Thursday, August 28, 2014

French Immersion

About this time last year I was traveling from Vancouver to Montreal and eventually to London for work. It wasn't the first time I had done that particular route but it was the first time I drummed up the courage to dust off my awful western Canadian anglophone elective-course high school French and speak la belle langue wherever I went.

Getting into a cab at the airport I asked the driver to take me to my hotel at neuf-cent boulevard Rene Levesque. The driver asked me where I was from, where I was going to, what I was doing in Montreal. In French. I answered, haltingly at first, only slightly less haltingly as old words I had not used for years started to bubble to the surface, punctuating my sentences with apologies for my awful French. He told me his English was worse and encouraged me to practice. We mostly talked about hockey for the rest of the ride.
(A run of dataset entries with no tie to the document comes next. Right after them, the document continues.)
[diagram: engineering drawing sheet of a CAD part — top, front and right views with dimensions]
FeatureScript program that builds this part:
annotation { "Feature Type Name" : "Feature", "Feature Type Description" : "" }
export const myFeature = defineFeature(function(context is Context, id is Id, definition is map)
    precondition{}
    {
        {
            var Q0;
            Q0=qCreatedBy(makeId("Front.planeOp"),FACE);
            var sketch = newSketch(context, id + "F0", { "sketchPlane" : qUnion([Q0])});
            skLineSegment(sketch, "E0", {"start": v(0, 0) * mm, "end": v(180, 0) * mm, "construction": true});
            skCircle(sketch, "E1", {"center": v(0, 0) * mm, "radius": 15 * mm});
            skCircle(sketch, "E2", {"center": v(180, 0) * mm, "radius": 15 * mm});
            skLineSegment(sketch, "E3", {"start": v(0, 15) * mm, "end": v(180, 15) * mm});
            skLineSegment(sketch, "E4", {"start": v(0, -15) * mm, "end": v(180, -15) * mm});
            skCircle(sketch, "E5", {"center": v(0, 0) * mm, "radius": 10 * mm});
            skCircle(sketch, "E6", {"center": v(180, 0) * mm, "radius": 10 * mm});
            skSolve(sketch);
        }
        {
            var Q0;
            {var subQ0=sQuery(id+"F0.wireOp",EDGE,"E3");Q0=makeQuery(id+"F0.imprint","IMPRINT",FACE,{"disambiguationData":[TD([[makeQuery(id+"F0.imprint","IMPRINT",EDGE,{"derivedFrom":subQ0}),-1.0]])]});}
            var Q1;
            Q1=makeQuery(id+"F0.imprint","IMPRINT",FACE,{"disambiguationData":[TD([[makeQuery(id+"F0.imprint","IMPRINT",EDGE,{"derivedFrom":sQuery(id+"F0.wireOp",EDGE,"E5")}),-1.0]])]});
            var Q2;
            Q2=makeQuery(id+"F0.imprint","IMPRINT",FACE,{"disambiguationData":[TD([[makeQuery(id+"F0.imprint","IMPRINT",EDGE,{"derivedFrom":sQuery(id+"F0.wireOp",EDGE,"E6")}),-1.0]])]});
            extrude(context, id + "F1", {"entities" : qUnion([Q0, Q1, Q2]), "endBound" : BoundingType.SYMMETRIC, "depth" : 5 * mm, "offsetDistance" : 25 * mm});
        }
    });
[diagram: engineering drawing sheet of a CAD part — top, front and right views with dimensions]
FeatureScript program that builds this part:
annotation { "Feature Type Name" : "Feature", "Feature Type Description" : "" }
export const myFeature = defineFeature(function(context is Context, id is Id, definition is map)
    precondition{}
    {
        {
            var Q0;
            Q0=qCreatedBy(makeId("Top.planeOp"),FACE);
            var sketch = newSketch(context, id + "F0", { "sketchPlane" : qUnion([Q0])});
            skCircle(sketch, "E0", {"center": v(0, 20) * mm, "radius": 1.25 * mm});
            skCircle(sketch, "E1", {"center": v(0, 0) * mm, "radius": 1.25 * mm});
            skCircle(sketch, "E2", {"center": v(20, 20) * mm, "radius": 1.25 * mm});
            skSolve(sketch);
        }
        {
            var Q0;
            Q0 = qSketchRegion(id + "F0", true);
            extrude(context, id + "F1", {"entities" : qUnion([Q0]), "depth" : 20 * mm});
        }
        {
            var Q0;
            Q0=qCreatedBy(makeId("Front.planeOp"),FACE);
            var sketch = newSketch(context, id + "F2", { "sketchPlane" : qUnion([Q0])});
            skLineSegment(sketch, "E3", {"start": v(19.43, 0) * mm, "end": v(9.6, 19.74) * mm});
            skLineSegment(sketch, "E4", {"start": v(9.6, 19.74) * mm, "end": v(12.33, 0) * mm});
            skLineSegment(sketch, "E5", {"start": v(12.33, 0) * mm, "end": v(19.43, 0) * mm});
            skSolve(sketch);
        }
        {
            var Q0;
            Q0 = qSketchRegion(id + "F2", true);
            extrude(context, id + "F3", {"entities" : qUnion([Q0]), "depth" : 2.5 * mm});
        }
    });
Searching out dinner I figured I'd keep the momentum I had been building and ordered in French. The waiter responded in English. Dammit.

Two days later I was on the red-eye from Montreal to London. A lady sat down next to me. I asked her in English if she was traveling beyond London. She shook her head apologetically. "No English".

Ou voyages-tu, apres Londres?

"Ah! Syrie!"

It could have been "A Syrie" but I could swear there was an exclamation in the middle.

This was well after the Syrian civil war reduced formerly great cities like Homs to dust and ghosts. She was traveling to see her family whom, she assured me, was neither dust nor ghosts. We talked for the whole plane trip. In French. I think she knew more English than she let on, but she wasn't comfortable speaking it, and I knew no Arabic. We mostly talked about the past, present, and future of Syria.

Time has taken from me many of the the details of our conversation. I do not know where she was traveling within Syria.

After arriving in London I wished her well on the next leg of her trip and thanked her for the opportunity to practice my French.

I hope she was able to get out with her family.